3,4-Dihydroxyphenylacetic acid
- Names: Preferred IUPAC name (3,4-Dihydroxyphenyl)acetic acid

Identifiers
- CAS Number: 102-32-9;
- 3D model (JSmol): Interactive image;
- ChEBI: CHEBI:41941;
- ChEMBL: ChEMBL1284;
- ChemSpider: 532;
- DrugBank: DB01702;
- ECHA InfoCard: 100.002.750
- KEGG: C01161;
- MeSH: 3,4-Dihydroxyphenylacetic+Acid
- PubChem CID: 547;
- UNII: KEX5N0R4N5;
- CompTox Dashboard (EPA): DTXSID9074430 ;

Properties
- Chemical formula: C_{8}H_{8}O_{4}
- Molar mass: 168.148 g·mol^{−1}

= 3,4-Dihydroxyphenylacetic acid =

3,4-Dihydroxyphenylacetic acid (DOPAC) is a metabolite of the neurotransmitter dopamine.
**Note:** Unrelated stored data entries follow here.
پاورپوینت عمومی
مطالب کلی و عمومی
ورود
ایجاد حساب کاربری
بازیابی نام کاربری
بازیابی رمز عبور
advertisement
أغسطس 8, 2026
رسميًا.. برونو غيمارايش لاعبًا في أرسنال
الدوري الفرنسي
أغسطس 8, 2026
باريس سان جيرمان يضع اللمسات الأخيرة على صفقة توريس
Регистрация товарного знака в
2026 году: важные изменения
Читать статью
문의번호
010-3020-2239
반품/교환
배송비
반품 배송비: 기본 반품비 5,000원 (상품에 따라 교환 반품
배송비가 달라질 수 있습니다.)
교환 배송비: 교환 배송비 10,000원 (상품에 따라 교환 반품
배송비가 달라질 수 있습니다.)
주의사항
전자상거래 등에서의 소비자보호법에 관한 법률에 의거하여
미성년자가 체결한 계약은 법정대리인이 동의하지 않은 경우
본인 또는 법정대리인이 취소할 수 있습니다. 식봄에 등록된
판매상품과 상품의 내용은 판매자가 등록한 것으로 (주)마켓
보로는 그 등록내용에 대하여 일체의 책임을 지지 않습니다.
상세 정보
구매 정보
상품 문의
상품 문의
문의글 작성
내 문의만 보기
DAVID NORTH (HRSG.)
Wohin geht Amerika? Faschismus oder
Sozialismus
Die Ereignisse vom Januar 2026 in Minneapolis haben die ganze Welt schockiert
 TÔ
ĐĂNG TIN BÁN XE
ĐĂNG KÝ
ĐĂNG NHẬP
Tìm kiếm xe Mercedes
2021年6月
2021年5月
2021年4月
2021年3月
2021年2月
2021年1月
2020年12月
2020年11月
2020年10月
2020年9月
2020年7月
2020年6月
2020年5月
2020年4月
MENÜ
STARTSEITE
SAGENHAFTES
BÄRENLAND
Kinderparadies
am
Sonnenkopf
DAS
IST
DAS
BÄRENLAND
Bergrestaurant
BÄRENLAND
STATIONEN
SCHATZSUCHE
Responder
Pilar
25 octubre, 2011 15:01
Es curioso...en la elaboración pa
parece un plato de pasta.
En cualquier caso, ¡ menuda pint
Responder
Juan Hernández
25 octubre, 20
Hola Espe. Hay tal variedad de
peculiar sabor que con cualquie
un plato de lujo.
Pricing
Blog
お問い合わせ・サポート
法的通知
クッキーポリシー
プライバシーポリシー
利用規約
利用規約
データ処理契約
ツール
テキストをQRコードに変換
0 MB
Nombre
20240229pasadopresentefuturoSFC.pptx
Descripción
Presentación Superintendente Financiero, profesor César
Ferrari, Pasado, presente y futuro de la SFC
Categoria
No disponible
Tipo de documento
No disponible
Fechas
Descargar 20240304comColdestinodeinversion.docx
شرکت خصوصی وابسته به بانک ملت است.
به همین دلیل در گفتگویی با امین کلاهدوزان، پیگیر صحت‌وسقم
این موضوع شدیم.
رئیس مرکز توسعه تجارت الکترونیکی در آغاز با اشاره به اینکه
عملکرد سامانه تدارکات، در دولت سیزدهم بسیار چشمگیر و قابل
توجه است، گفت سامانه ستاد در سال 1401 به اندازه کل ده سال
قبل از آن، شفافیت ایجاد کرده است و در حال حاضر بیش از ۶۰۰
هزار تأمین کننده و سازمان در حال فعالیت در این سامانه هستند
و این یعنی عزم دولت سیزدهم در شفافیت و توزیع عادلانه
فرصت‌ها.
Dopamine can be metabolized into one of three substances. One such substance is DOPAC. Another is 3-methoxytyramine (3-MT). Both of these substances are degraded to form homovanillic acid (HVA). Both degradations involve the enzymes monoamine oxidase (MAO) and catechol-O-methyl transferase (COMT), albeit in reverse order: MAO catalyzes dopamine to DOPAC, and COMT catalyzes DOPAC to HVA; whereas COMT catalyzes dopamine to 3-MT and MAO catalyzes 3-MT to HVA. The third metabolic end-product of dopamine is norepinephrine (noradrenaline).

Biodegradation of dopamine

It can also be found in the bark of Eucalyptus globulus.

This product has been synthesized (52% yield) from 4-hydroxyphenylacetic acid via aerobic biotransformation using whole cell cultures of Arthrobacter protophormiae.